I was recently asked, “What was the first thing you built that you were truly proud of?” My answer was an RSS feed aggregator I build in high school to get my feet wet with php, database management, cookies, etc. But as I was explaining the technical details of the project, I was surprised recalling what skills I had used to complete it. Granted, it had been four or five years since I had worked on the site, but this was slightly jarring to me. How many times had I neglected to consider that I had the ability to develop in some way, and altered my development stack because of it? I felt like this was unlikely; who actually forgets they have a skill? But I had clearly done it to some degree.

This got me thinking about all the projects I had worked on. What went into them? What did I have to learn in order to complete each project? What are all the skills I’ve collected over the years? And most importantly, what are all the features I could incorporate into a hardware and/or software widget?

So I counted.

I opened a new note in Evernote and started listing. Software, hardware.
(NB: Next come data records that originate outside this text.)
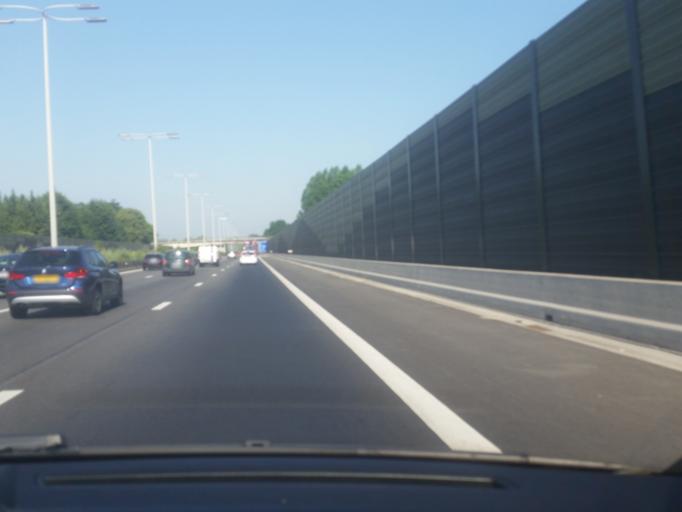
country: BE
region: Flanders
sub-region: Provincie Oost-Vlaanderen
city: Aalst
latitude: 50.9132
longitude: 4.0532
App development, data storage and management, programming languages, libraries, APIs, methods of automation, bluetooth and wifi connectivity, development boards, all of it. After an hour or so, I felt like I had summarized my smattering of technical capabilities into a neat, hierarchal format.

My first reaction was satisfaction. This document had become my “maker resumé.” All of my “just-for-fun” projects suddenly had a very practical result by adding a skill-set to my development toolbox.

The second was potential. Patterns emerged while scanning this collection of seemingly non-related capabilities. And they were definitely not USEFUL patterns, but it got the gears turning. I started picking three random topics and trying to see how I could combine them. A script that tweets the first hit on Google Images of the word you’ve said most that day. A heads-up display that constantly shows you how many steps away you are from Reno, Nevada. A thermostat system that changes the temperature in accordance with the NASDAQ. Again, not tremendously useful, but a fascinating exercise in creativity. Seeing the possibilities of what you can create is an empowering feeling of possibility.

If someone asks you if you’ve read Stranger in a Strange Land by Robert Heinlein, you know immediately if you have or haven’t. But if they ask you to tell them all the science fiction books you’ve ever read, that is a MUCH more difficult task. So, the point of this exercise wasn’t to help me remember what I’ve done. If someone asks me to build a web scraping app, I can tell them immediately if I can or can’t; my memory wasn’t the issue. The point of this exercise was instead to be able to see all the “science fiction books” I’ve ever read in one place for easy reference. To get the juices flowing. To see how any combination of these techniques could be used together. To keep possibility on the front of my mind.

This becomes the most useful when brainstorming solutions. If a solution is simple, it becomes a “Have I read this book?” scenario. But if you’re attempting to solve a complex problem, looking at everything on the table gives you more context and perspective on ways to build a solution.